Mr Brown gets his visit to the IMF in early

Last night on Newsnight Mr Mandelson told us they wanted to take the stigma out of going to the IMF to borrow more.

That could be a very significant remark. It took place on the day that they announced the creation of $250 billion of Special Drawing Rights, available for IMF members.

It sounds to me as if the UK government has buttressed its wish to borrow and borrow not just by a policy of printing money at home, by also by a policy of gaining simple access to new liquidity abroad through the SDRs.

Labour remembers the dreadful pictures and publicity of its last visit to the IMF to bail out the UK after it had spent too much. This time round they intend to make it easier and to take the shame out of it. What a clever ruse. It still means more borrowing we have to pay back. Clearly there is no limit to how much they want to borrow. It’s always handy to have another credit card to flex.

The BBC said there was no Conservative available to put a point of view on the G20 on Newsnight. I was available and would have happily done so, but I guess they did want my kind of critique of it.
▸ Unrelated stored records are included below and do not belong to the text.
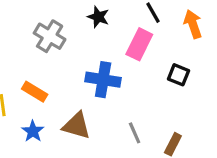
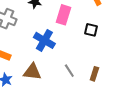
blue cross: (103, 80) -> (44, 40), turned 30

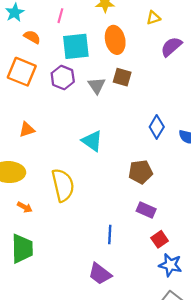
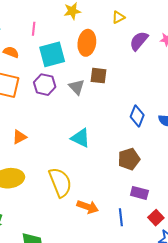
orange ellipse: (115, 40) -> (87, 43), turned 30
orange arrow: (25, 207) -> (88, 207), moved, size x1.5
blue line: (110, 235) -> (121, 217), moved

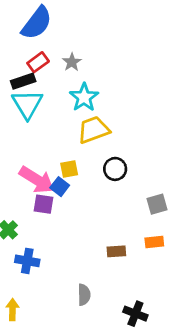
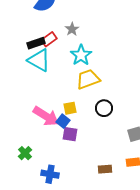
red rectangle: (38, 62) -> (49, 39), moved
cyan triangle: (27, 104) -> (39, 60), turned -30
purple square: (43, 204) -> (70, 134), moved
blue cross: (27, 261) -> (50, 174), moved

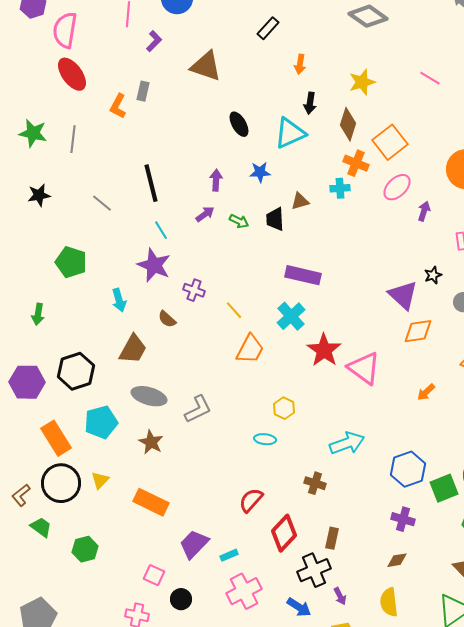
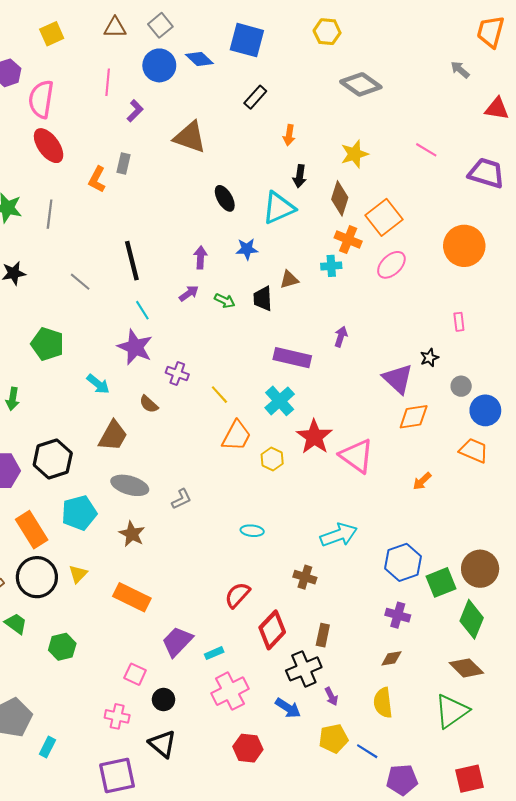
purple arrow: (424, 211) -> (341, 337), moved
cyan arrow: (119, 300) -> (98, 384), turned -35
yellow hexagon: (284, 408) -> (272, 459), moved
gray L-shape: (198, 409) -> (181, 499), size x0.7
The G20 – Don’t do as I do, do as I say

It was classic Brown and vintage Mandelson. The TV pictures were great, the endorsements of other leaders fulsome, but there is little chance the UK government will do what it says.

It was the biggest cover story for ailing public finances in our history. The one certainty is we are a bit more in debt , all of us, as a result, thanks to the large bill for the summit. Every penny cost of what they ate and of the police overtime is borrowed. And now we have to stump up more borrowed money for the IMF.

Let’s just look at the promises and the likely results:

1. “We will put in place credible exit stategies for long term fiscal sustainability and price stability”. When? I presume that does not apply to the UK, which is going in for a borrowing binge and more inflation. They can’t even tell me if there is any prudential limit to their borrowing!

2. “We will build a stronger more globally consistent supervisory and regulatory structure”. When? How will that work? Is a global regulator about to tell the UK government it is borrowing too much and must stop? I doubt it. Is a global regulator about to force RBS to get into sensible financial shape? Don’t hold your breath, of course not.

3. They plan a “Financial Stability Board to warn of macroeconomic and financial risks”. They need one today to tell the UK government it is is risking too much by buying so many bad banks and putting them onto the taxpayer. I don’t expect it to happen soon.

4. They will take account of “macro prudential risks”. The biggest currently is the artificial government bond bubble being created by both the US and UK authorities. Why is no one in authority warning of this? Why is a government bond asset bubble a good thing, whereas a private sector property asset bubble has to be punctured by monetary action? (Rhetorical question!)

5. They will extend regulation to “systematically important hedge funds”. The only one which matters now is the enormous hedge fund the US authorities are setting up to buy toxic debt with massive gearing. They are unlikely to stop that.

6. “Tough new principles on pay and compensation”. How does that work? I don’t suppose it will get British taxpayers our money back from Fred’s pension. They will still go on paying six figure salaries and mega bonuses to employees of loss making nationalised banks. It’s all just words, playing to the gallery.

7. They will “prevent excessive leverage”. Has anyone told Mr Darling? I bet they don’t stop him leveraging the British taxpayer to new heights of indebtedness.

8. They have demanded much more transparency. Don’t expect an honest UK government balance sheet before an election, and don’t expect them to confess the full extent of their off balance sheet liabilities or of their pensions black holes.